[Stored data]
[Start of Attachment]

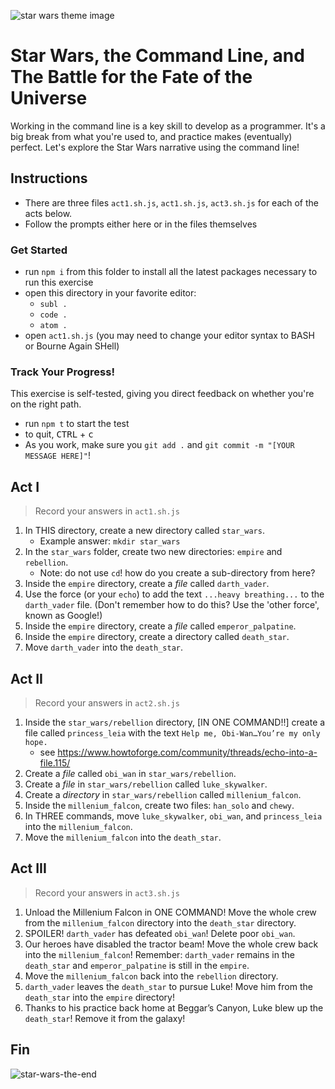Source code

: ![star wars theme image](https://i.ytimg.com/vi/SBW95uQM45U/hqdefault.jpg)

# Star Wars, the Command Line, and The Battle for the Fate of the Universe

Working in the command line is a key skill to develop as a programmer. It's a big break from what you're used to, and practice makes (eventually) perfect. Let's explore the Star Wars narrative using the command line!

## Instructions
* There are three files `act1.sh.js`, `act1.sh.js`, `act3.sh.js` for each of the acts below. 
* Follow the prompts either here or in the files themselves

### Get Started

* run `npm i` from this folder to install all the latest packages necessary to run this exercise
* open this directory in your favorite editor:
    * `subl .`
    * `code .`
    * `atom .`
* open `act1.sh.js` (you may need to change your editor syntax to BASH or Bourne Again SHell) 

### Track Your Progress!
This exercise is self-tested, giving you direct feedback on whether you're on the right path. 

* run `npm t` to start the test
* to quit, <kbd>CTRL</kbd> + <kbd>c</kbd>
* As you work, make sure you `git add .` and `git commit -m "[YOUR MESSAGE HERE]"`!


## Act I
> Record your answers in `act1.sh.js`

1. In THIS directory, create a new directory called `star_wars`.
    - Example answer: `mkdir star_wars`
1. In the `star_wars` folder, create two new directories: `empire` and `rebellion`. 
    - Note: do not use `cd`! how do you create a sub-directory from here?
1. Inside the `empire` directory, create a *file* called `darth_vader`.
1. Use the force (or your `echo`) to add the text `...heavy breathing...` to the `darth_vader` file. (Don't remember how to do this? Use the 'other force', known as Google!)
1. Inside the `empire` directory, create a *file* called `emperor_palpatine`.
1. Inside the `empire` directory, create a directory called `death_star`.
1. Move `darth_vader` into the `death_star`.

## Act II
> Record your answers in `act2.sh.js`

1. Inside the `star_wars/rebellion` directory, [IN ONE COMMAND!!] create a file called `princess_leia` with the text `Help me, Obi-Wan…You’re my only hope.`
    - see https://www.howtoforge.com/community/threads/echo-into-a-file.115/ 
2. Create a *file* called `obi_wan` in `star_wars/rebellion`.
3. Create a *file* in `star_wars/rebellion` called `luke_skywalker`.
4. Create a *directory* in `star_wars/rebellion` called `millenium_falcon`.
5. Inside the `millenium_falcon`, create two files: `han_solo` and `chewy`.
6. In THREE commands, move `luke_skywalker`, `obi_wan`, and `princess_leia` into the `millenium_falcon`.
7. Move the `millenium_falcon` into the `death_star`.

## Act III
> Record your answers in `act3.sh.js`


1. Unload the Millenium Falcon in ONE COMMAND! Move the whole crew from the `millenium_falcon` directory into the `death_star` directory.
2. SPOILER! `darth_vader` has defeated `obi_wan`! Delete poor `obi_wan`.
3. Our heroes have disabled the tractor beam! Move the whole crew back into the `millenium_falcon`!
Remember: `darth_vader` remains in the `death_star` and `emperor_palpatine` is still in the `empire`.
4. Move the `millenium_falcon` back into the `rebellion` directory.
5. `darth_vader` leaves the `death_star` to pursue Luke! Move him from the `death_star` into the `empire` directory!
6. Thanks to his practice back home at Beggar’s Canyon, Luke blew up the `death_star`! Remove it from the galaxy!

## Fin

![star-wars-the-end](https://media.giphy.com/media/iQn33nEos213i/giphy.gif)
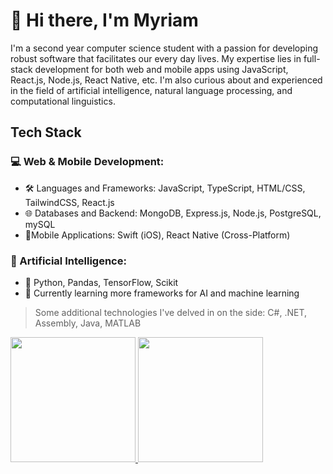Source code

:# :wave: Hi there, I'm Myriam
I'm a second year computer science student with a passion for developing robust software that facilitates our every day lives. My expertise lies in full-stack development for both web and mobile apps using JavaScript, React.js, Node.js, React Native, etc. 
I'm also curious about and experienced in the field of artificial intelligence, natural language processing, and computational linguistics.

## Tech Stack
### 💻 Web & Mobile Development:
- 🛠 Languages and Frameworks: JavaScript, TypeScript, HTML/CSS, TailwindCSS, React.js
- 🌐 Databases and Backend: MongoDB, Express.js, Node.js, PostgreSQL, mySQL
- 📱Mobile Applications: Swift (iOS), React Native (Cross-Platform)
  
### 🤖 Artificial Intelligence:
- 🐍 Python, Pandas, TensorFlow, Scikit
- 📄 Currently learning more frameworks for AI and machine learning

> Some additional technologies I've delved in on the side: C#, .NET, Assembly, Java, MATLAB

<div align="left">
  <div>
    <a href="https://github-readme-stats.vercel.app/api?username=myrmlbst&show_icons=false&theme=tokyonight&rank_icon=github">
      <img height=200 src="https://github-readme-stats.vercel.app/api?username=myrmlbst&show_icons=false&theme=tokyonight&rank_icon=github">    
    </a>
    <a href="https://github-readme-stats.vercel.app/api/top-langs/?username=myrmlbst&layout=compact&theme=tokyonight&exclude_repo=100jsfunctions,nasa-apod-fetcher,timecomplexityfetcher,transmission-control-program,videogame.asm,matlab-prep&langs_count=12">
      <img height=200 src="https://github-readme-stats.vercel.app/api/top-langs/?username=myrmlbst&layout=compact&theme=tokyonight&exclude_repo=100jsfunctions,nasa-apod-fetcher,timecomplexityfetcher,transmission-control-program,videogame.asm,matlab-prep&langs_count=12">
    </a>
  </div>

<!--
![Anurag's GitHub stats](https://github-readme-stats.vercel.app/api?username=myrmlbst&show_icons=false&theme=tokyonight&rank_icon=github)
![Top Langs](https://github-readme-stats.vercel.app/api/top-langs/?username=myrmlbst&layout=compact&theme=tokyonight&exclude_repo=100jsfunctions,nasa-apod-fetcher,timecomplexityfetcher,transmission-control-program,videogame.asm,matlab-prep&langs_count=10)
-->

<!---
COMMENTS:
- removed JAVASCRIPT repo(s): 100jsfunctions, nasa-apod-fetcher, timecomplexityfetcher
- removed JAVA repo(s): transmission-control-program
- removed ASSEMBLY repo(s): videogame.asm
- removed MATLAB repo(s): matlab-prep
-->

[End of Attachment]

#### HOW TO COMPLETE THIS TASK:
Throughout the data above, report every line that contains the string "crew".

#### ANSWER TO THIS TASK:
1. Unload the Millenium Falcon in ONE COMMAND! Move the whole crew from the `millenium_falcon` directory into the `death_star` directory.
3. Our heroes have disabled the tractor beam! Move the whole crew back into the `millenium_falcon`!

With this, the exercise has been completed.